> _EXERCISE_:
Continue the article on shims from the end of its last sentence, after which the saved entries follow.

What is a Shim and How It Fixes Common Issues

A shim is a thin, wedge-shaped piece of material used to fill gaps and make slight adjustments between surfaces. Shims help bring doors, windows, cabinets, and other home elements perfectly level or plumb during installation. They bridge small spaces where two objects meet but don’t fit flush together.

I’ve spent 23 years in residential remodeling across San Diego County. During this time, I’ve used thousands of shims on projects ranging from simple door adjustments to complex kitchen renovations. Let me share what I’ve learned about choosing and using these simple but essential tools correctly.

Table of Contents

What Exactly Does a Shim Do?

What is a Shim and How It Fixes Common Issues

Shims solve a fundamental problem in construction: nothing is perfectly square or level, and floors slope. Walls bow. Foundations settle over time. These imperfections mean the parts we install rarely fit together perfectly on the first try.

When you install a door frame, there’s always a gap between the frame and the rough opening in the wall. Without shims behind the hinges, the door will sag within weeks. When you set kitchen cabinets, an uneven floor means some cabinets sit lower than others. Shims let you make tiny adjustments so everything lines up right.

The tapered wedge design is what makes shims work. Push a shim partway into a gap, and you fill a small space. Push it further and you fill more space. This lets you adjust things incrementally until they’re exactly level or plumb.

I learned how crucial proper shimming is early in my career. On my third door installation, I rushed through the shimming process. The door looked fine when I left. Two weeks later, the homeowner called. The door wouldn’t latch anymore. The frame had shifted because I hadn’t secured the shims properly. I spent an afternoon fixing what should have been done right the first time.

Types of Shims: Materials and When to Use Each

Walk into any hardware store and you’ll find several shim types. Each serves different purposes based on where you’re using it and what load it needs to support.

Saved entries
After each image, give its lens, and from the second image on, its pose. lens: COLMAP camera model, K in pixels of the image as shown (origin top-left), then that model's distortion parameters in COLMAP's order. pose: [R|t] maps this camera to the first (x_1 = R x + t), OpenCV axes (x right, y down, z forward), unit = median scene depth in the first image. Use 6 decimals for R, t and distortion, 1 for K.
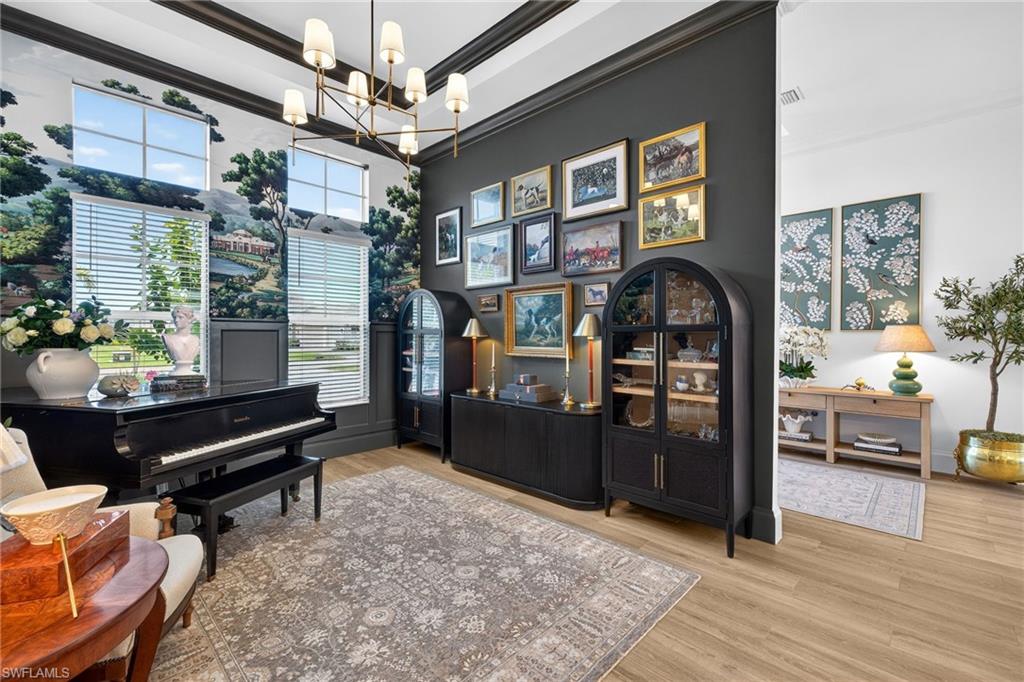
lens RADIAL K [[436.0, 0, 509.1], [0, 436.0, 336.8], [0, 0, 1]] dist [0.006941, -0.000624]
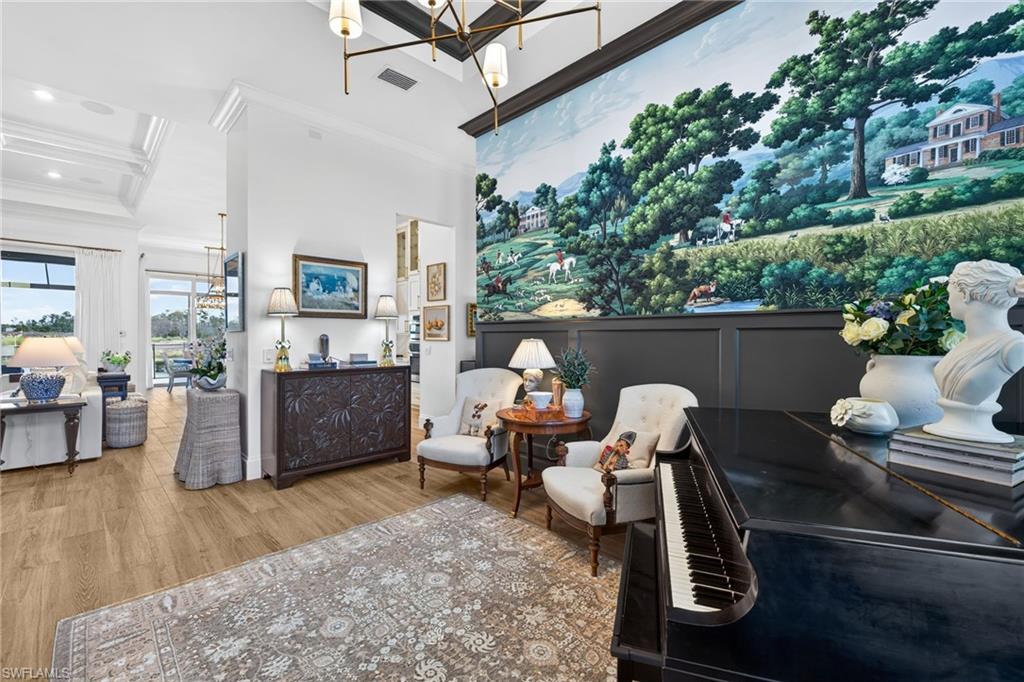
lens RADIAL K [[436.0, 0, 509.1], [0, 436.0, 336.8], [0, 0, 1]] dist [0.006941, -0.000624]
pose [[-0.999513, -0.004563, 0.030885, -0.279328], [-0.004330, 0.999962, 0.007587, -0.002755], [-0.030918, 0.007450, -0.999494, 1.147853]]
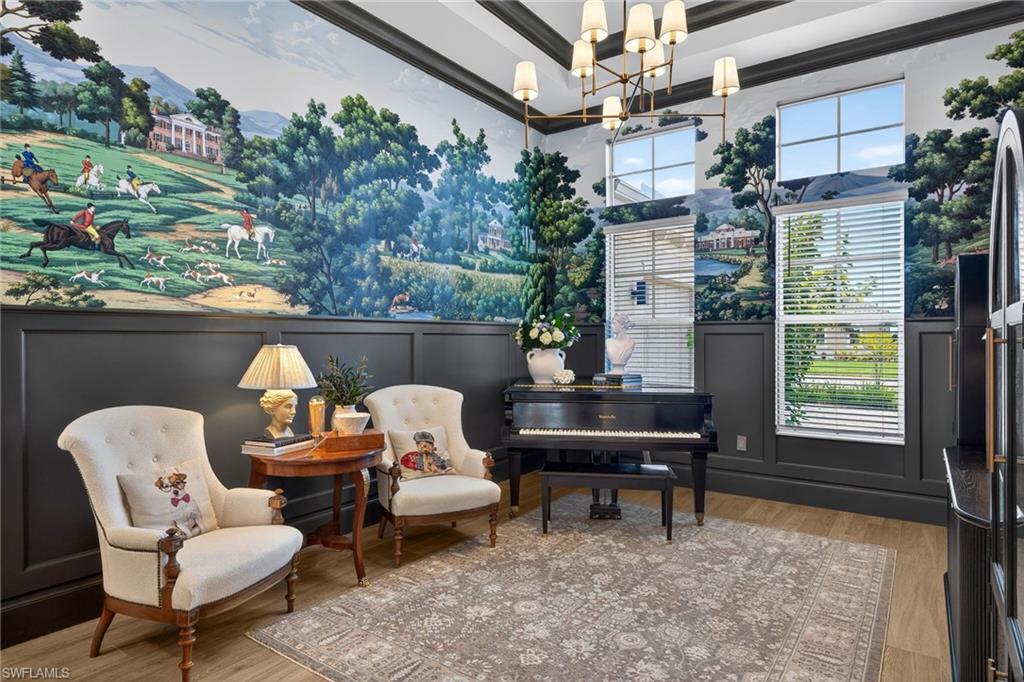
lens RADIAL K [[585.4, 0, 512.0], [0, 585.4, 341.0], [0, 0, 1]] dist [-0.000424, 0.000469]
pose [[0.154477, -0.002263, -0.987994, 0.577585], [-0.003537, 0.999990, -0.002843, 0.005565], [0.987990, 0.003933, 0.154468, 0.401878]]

--

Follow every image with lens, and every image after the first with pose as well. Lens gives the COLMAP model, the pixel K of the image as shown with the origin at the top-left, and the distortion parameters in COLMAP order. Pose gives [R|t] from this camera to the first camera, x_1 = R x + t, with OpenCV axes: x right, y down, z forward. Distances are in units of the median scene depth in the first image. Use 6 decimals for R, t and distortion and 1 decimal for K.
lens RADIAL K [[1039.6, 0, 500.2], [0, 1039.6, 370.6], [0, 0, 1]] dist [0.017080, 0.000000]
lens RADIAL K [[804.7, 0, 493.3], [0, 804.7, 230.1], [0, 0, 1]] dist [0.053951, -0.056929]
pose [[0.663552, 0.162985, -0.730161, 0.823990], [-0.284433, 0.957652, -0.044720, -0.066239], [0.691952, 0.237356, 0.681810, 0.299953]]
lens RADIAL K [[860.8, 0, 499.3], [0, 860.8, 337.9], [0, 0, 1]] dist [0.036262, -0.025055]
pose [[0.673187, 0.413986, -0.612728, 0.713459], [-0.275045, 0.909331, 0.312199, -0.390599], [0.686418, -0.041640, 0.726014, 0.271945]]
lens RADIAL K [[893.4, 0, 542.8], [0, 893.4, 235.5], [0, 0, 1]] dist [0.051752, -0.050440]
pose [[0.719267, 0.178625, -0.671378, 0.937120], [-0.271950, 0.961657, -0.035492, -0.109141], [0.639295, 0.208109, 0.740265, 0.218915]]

> _RESULT FOR THIS TASK_:
Wood Shims for Interior Work

Wood shims are the most common type you’ll see. They’re usually cut from cedar or pine and come in packs of 12-20 pieces. Cedar costs more but resists compression better than pine. For door shims and cabinet work where long-term stability matters, I always choose cedar.

Wood shims work great for:

  • Door frame installation at hinge points
  • Leveling kitchen and bathroom cabinets
  • Window installations in dry areas
  • Trim carpentry and baseboard work
  • Any interior project away from moisture

Standard 8-inch construction shims handle most jobs. I keep 12-inch wood shims for leveling floors under appliances or working with thick exterior door frames.

The big limitation with wood is moisture. I once used wood shims for leveling under a washing machine. After six months of occasional leaks, those shims turned into compressed mush. The homeowner called me back and I had to redo the job with plastic shims. That mistake taught me to always consider where water might show up.

Plastic Shim for Wet Areas

Plastic shims have become my default choice anywhere moisture might be present. They don’t swell, compress, or rot like wood can. Many plastic shims feature interlocking designs that make stacking easier when you need more lift.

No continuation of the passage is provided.